Credit union executives, not historically accustomed to laying employees off, have had to make the tough decisions for the future viability of their institutions. At the same time, adding to the U.S. unemployment figures does not do anyone in the entire global economy any good. Many of these laid-off employees could very well even have loans at the credit union that they can no longer pay. But the managers owe it to the members of the institution to keep it available to members in perpetuity, and for that, the members will be thankful.
These cutbacks and other careful whittling away at nice-to-have (and hopefully not need-to-have) products, services and back-office operations are the result of careful deliberations toward this goal. These difficult choices have resulted in just 22 failed credit unions in 2009 through October. While this figure is higher than credit unions have experienced in recent memory, it is a far cry from the 50 failures FDIC-insured banks incurred during the third quarter alone. Credit union boards and staff should be proud of the work they have accomplished to keep their shops up and running as well as providing an alternative to traditional banks, and for that we should all be thankful.
However, the NCUA announced that it is expecting continued failures into 2010 as the number of credit unions and the insured shares in troubled credit unions escalates. At its Nov. 19 board meeting, the agency announced an estimate of 15 to 40 basis point premium for credit union in 2010. The agency also said its budget would increase $23 million over 2009, to $200 million, part of which will be spent on filling 74 new positions, including launching the office of consumer protection and the office of the chief economist.

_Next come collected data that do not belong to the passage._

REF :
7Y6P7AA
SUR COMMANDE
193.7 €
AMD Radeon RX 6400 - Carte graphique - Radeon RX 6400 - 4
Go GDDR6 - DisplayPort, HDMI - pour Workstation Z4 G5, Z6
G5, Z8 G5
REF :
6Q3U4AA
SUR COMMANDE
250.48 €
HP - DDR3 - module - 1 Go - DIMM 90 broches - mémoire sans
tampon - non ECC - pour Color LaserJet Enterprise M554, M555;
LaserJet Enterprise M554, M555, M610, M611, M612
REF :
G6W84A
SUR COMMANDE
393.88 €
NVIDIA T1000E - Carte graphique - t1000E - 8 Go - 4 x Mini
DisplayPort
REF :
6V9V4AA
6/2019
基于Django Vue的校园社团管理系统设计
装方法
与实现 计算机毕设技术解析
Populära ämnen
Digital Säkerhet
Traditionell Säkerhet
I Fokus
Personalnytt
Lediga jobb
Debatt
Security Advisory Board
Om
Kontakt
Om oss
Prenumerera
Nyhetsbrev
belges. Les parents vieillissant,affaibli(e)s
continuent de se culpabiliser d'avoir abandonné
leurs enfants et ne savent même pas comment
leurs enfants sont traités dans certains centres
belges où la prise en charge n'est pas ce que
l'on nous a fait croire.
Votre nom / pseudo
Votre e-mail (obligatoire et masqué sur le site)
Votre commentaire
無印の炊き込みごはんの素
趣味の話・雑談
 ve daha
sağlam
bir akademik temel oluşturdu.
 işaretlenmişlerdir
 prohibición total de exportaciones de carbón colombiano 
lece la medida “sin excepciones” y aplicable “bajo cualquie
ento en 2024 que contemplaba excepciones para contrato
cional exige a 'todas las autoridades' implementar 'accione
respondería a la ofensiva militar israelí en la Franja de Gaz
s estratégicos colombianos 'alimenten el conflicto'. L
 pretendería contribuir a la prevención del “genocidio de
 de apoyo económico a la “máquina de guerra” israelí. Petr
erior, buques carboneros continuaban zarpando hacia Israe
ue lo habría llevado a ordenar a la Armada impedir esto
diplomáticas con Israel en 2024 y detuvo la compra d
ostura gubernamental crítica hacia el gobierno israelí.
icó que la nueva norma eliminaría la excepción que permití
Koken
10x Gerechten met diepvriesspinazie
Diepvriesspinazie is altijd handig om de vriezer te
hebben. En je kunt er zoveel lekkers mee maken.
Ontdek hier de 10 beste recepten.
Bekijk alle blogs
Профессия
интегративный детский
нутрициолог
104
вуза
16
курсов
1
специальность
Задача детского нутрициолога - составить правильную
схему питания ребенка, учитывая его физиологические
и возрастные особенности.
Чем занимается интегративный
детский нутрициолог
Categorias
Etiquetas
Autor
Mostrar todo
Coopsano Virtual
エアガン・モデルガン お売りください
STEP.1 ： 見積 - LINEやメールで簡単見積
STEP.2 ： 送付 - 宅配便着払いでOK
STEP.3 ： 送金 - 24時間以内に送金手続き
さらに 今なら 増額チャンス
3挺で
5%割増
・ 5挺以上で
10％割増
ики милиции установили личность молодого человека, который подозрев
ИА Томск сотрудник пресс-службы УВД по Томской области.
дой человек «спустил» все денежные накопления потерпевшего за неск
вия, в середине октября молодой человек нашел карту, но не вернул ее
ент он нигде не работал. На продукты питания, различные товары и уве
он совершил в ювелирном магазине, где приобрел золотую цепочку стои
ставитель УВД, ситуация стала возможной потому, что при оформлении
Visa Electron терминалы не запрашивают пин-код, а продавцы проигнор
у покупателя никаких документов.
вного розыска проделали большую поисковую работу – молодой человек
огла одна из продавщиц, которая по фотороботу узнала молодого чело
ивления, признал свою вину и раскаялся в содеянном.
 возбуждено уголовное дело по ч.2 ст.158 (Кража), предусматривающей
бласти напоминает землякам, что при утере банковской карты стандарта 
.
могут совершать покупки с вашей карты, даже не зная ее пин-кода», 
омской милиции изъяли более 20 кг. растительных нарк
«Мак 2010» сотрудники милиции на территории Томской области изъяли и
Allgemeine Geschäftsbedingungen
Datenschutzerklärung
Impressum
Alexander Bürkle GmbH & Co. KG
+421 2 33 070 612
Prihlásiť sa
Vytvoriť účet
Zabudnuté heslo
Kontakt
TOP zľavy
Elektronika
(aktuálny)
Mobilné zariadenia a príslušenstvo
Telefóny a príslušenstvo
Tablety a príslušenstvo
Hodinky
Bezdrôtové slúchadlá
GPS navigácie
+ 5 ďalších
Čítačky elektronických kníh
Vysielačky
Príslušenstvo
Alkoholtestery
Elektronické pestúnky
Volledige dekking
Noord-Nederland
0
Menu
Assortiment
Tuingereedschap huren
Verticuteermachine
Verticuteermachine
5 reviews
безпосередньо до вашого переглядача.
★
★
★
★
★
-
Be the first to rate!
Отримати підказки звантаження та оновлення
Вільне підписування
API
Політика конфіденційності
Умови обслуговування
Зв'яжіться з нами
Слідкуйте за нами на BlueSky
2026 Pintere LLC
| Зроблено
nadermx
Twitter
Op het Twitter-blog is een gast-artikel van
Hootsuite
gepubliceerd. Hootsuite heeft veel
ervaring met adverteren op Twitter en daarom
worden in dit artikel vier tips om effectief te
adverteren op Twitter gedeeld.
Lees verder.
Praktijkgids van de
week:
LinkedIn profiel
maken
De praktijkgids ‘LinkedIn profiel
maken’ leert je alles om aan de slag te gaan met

How the agency got along without the latter in particular for so long is beyond me. Credit unions generally do well by themselves, but they do not operate in a vacuum as everyone in the industry has discovered. Common sense would dictate this department should exist to help head off and prepare for future crises. While now is not an opportune time to add to credit unions' costs, this will help to shore up the regulation of credit unions and hopefully pay for itself in mitigating costs via the insurance fund. Credit unions will be grateful for this move by the NCUA in the long run.
It should also be noted that the FDIC actually went negative to the tune of $8.2 billion. The number of problem banks grew to 552 as of the end of September. Banks' assets have fallen for the third straight quarter, and annualized net charge-offs rose to 2.71%, the highest since record-keeping began in 1984, according to a Wall Street Journal report. The banks will also prepay $45 billion in assessments-such a figure would annihilate the credit union industry, and nearly could have if the agency did not step in to guarantee corporate deposits. For this, we should all be thankful.
The NCUA also came out with its official proposal for the corporate credit union restructuring. While credit unions, corporates and industry analysts are still sifting through the legalese, at least now a more concrete platform for the future of the corporates has been forged. A modicum of certainty is better than none at all.
NCUA Chairman Debbie Matz has planned on two more town hall meetings and Webinars over the 90-day comment period. Take advantage and be thankful for the opportunity.
Many credit union executives and board members may have loaded their quiver of angst with persecution of the corporates, their regulators, the banks or whoever is centered in the bull's eye that day. But, taken in proportion, credit unions have much to be thankful for. Quit worrying about the chipped plates and give thanks for the positives about your situation.